Ao lado da comunicação e marketing, a especificidade do modelo de negócio aplicado no país também representou um desafio para a área de tecnologia da Kodak, que desde 2001, conta com a parceria da Scopus no desenvolvimento da plataforma de comércio eletrônico, totalmente Web. “Um dos aspectos importantes do software é a integração entre os gerentes das lojas e de estoque da Kodak”, explica Renato Morotti, gerente de operações online da companhia. “Quando um pedido é feito, o software permite que os gerentes verifiquem o nível de estoque na loja para avaliar a necessidade de envio de produtos provenientes do estoque exclusivo do Kodak Online, localizado em São José dos Campos”, avisa. E para garantir a maior disponilidade possível, os servidores de hospedagem estão todos nas mãos da IBM.

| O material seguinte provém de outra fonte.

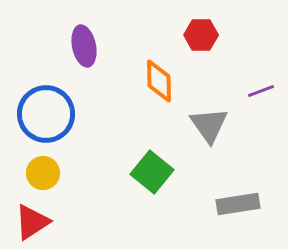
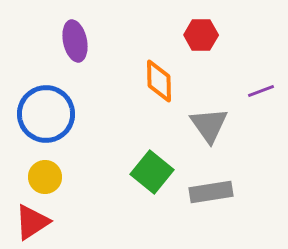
purple ellipse: moved 9 px left, 5 px up
yellow circle: moved 2 px right, 4 px down
gray rectangle: moved 27 px left, 12 px up
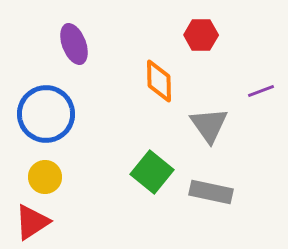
purple ellipse: moved 1 px left, 3 px down; rotated 9 degrees counterclockwise
gray rectangle: rotated 21 degrees clockwise
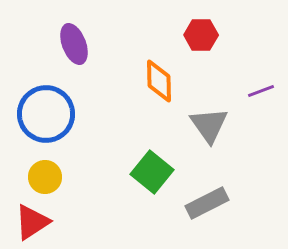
gray rectangle: moved 4 px left, 11 px down; rotated 39 degrees counterclockwise
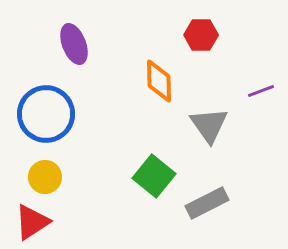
green square: moved 2 px right, 4 px down
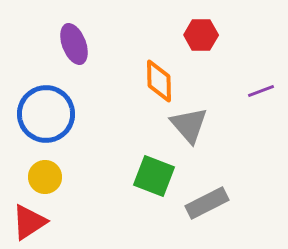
gray triangle: moved 20 px left; rotated 6 degrees counterclockwise
green square: rotated 18 degrees counterclockwise
red triangle: moved 3 px left
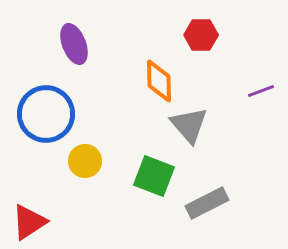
yellow circle: moved 40 px right, 16 px up
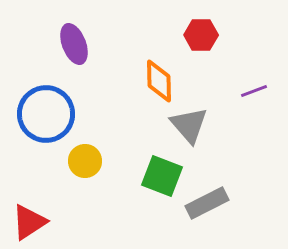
purple line: moved 7 px left
green square: moved 8 px right
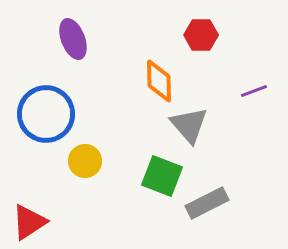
purple ellipse: moved 1 px left, 5 px up
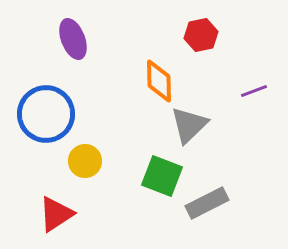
red hexagon: rotated 12 degrees counterclockwise
gray triangle: rotated 27 degrees clockwise
red triangle: moved 27 px right, 8 px up
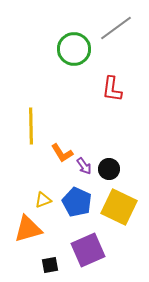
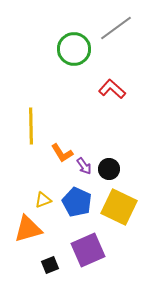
red L-shape: rotated 124 degrees clockwise
black square: rotated 12 degrees counterclockwise
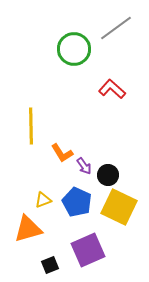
black circle: moved 1 px left, 6 px down
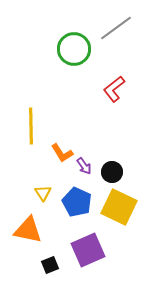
red L-shape: moved 2 px right; rotated 80 degrees counterclockwise
black circle: moved 4 px right, 3 px up
yellow triangle: moved 7 px up; rotated 42 degrees counterclockwise
orange triangle: moved 1 px down; rotated 28 degrees clockwise
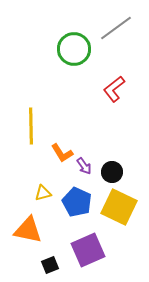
yellow triangle: rotated 48 degrees clockwise
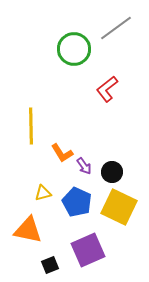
red L-shape: moved 7 px left
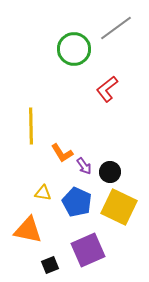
black circle: moved 2 px left
yellow triangle: rotated 24 degrees clockwise
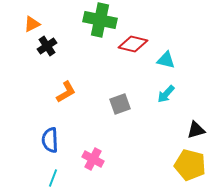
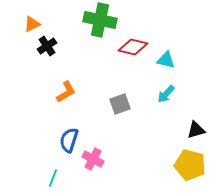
red diamond: moved 3 px down
blue semicircle: moved 19 px right; rotated 20 degrees clockwise
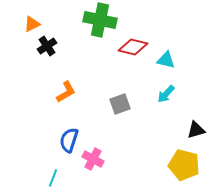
yellow pentagon: moved 6 px left
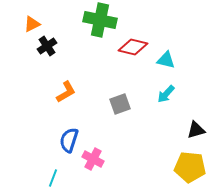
yellow pentagon: moved 6 px right, 2 px down; rotated 8 degrees counterclockwise
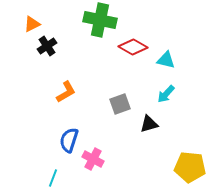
red diamond: rotated 16 degrees clockwise
black triangle: moved 47 px left, 6 px up
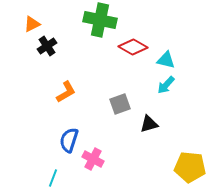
cyan arrow: moved 9 px up
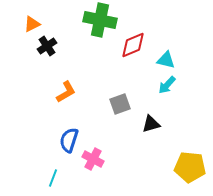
red diamond: moved 2 px up; rotated 52 degrees counterclockwise
cyan arrow: moved 1 px right
black triangle: moved 2 px right
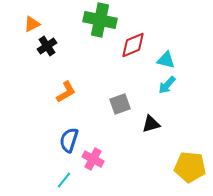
cyan line: moved 11 px right, 2 px down; rotated 18 degrees clockwise
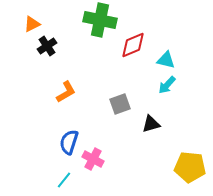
blue semicircle: moved 2 px down
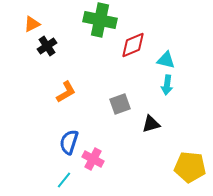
cyan arrow: rotated 36 degrees counterclockwise
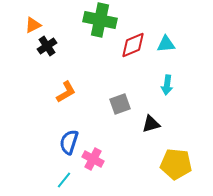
orange triangle: moved 1 px right, 1 px down
cyan triangle: moved 16 px up; rotated 18 degrees counterclockwise
yellow pentagon: moved 14 px left, 3 px up
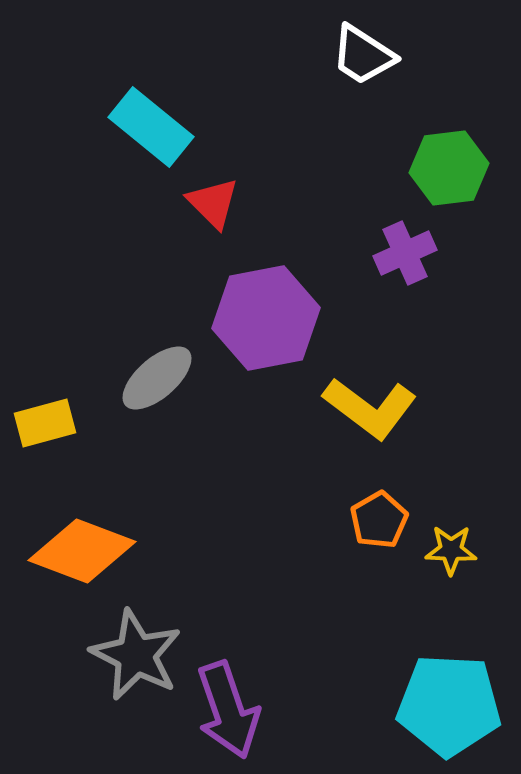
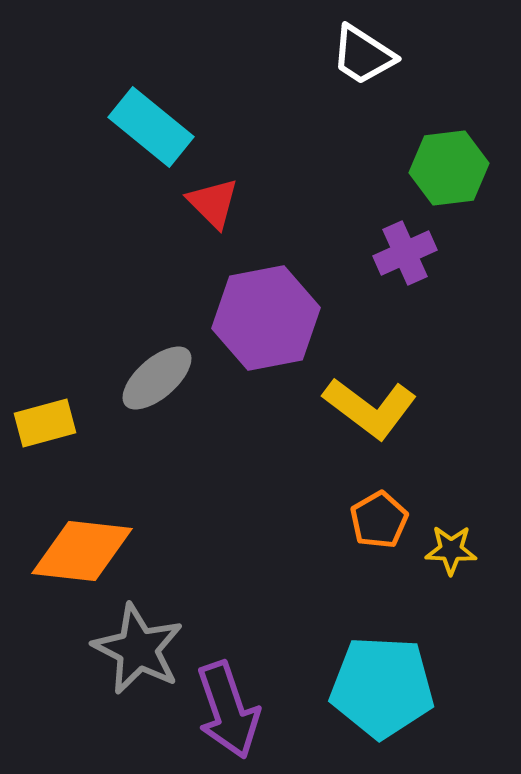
orange diamond: rotated 14 degrees counterclockwise
gray star: moved 2 px right, 6 px up
cyan pentagon: moved 67 px left, 18 px up
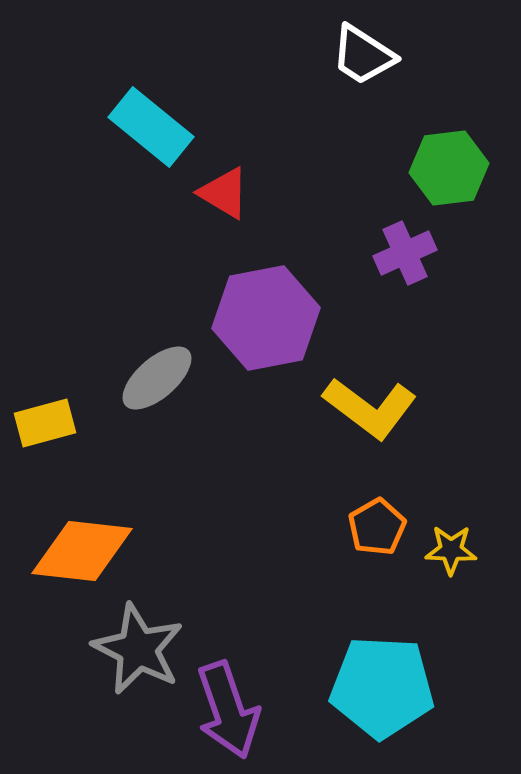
red triangle: moved 11 px right, 10 px up; rotated 14 degrees counterclockwise
orange pentagon: moved 2 px left, 7 px down
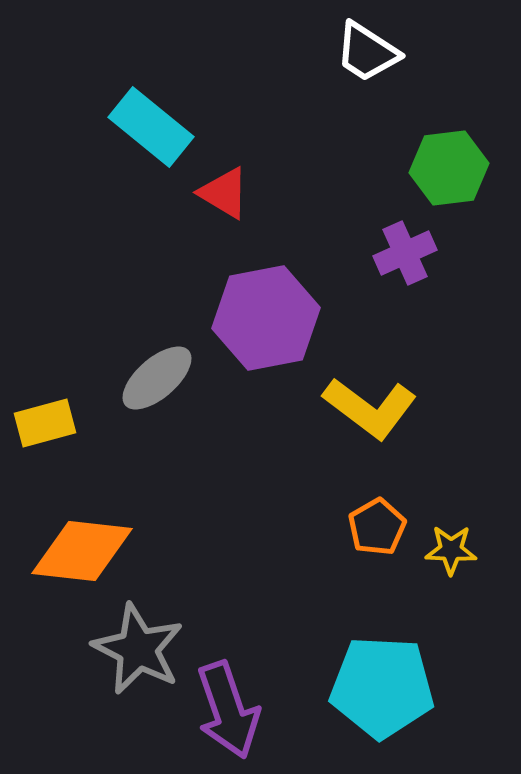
white trapezoid: moved 4 px right, 3 px up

Em termos de ambiente de TI, as lojas da Kodak necessitam apenas de uma conexão banda larga e um browser para fazer parte da iniciativa. Contudo, para realizar o serviços de digitalização e impressão de imagens digitais, é necessário um minilab digital, avaliado em US$ 150 mil e presente em 150 lojas espalhadas pelo país. “Por enquanto, cinco lojas da cidade de São Paulo estão na fase piloto do projeto. Em agosto, está programado o roll out para todo o país”, adianta Julie.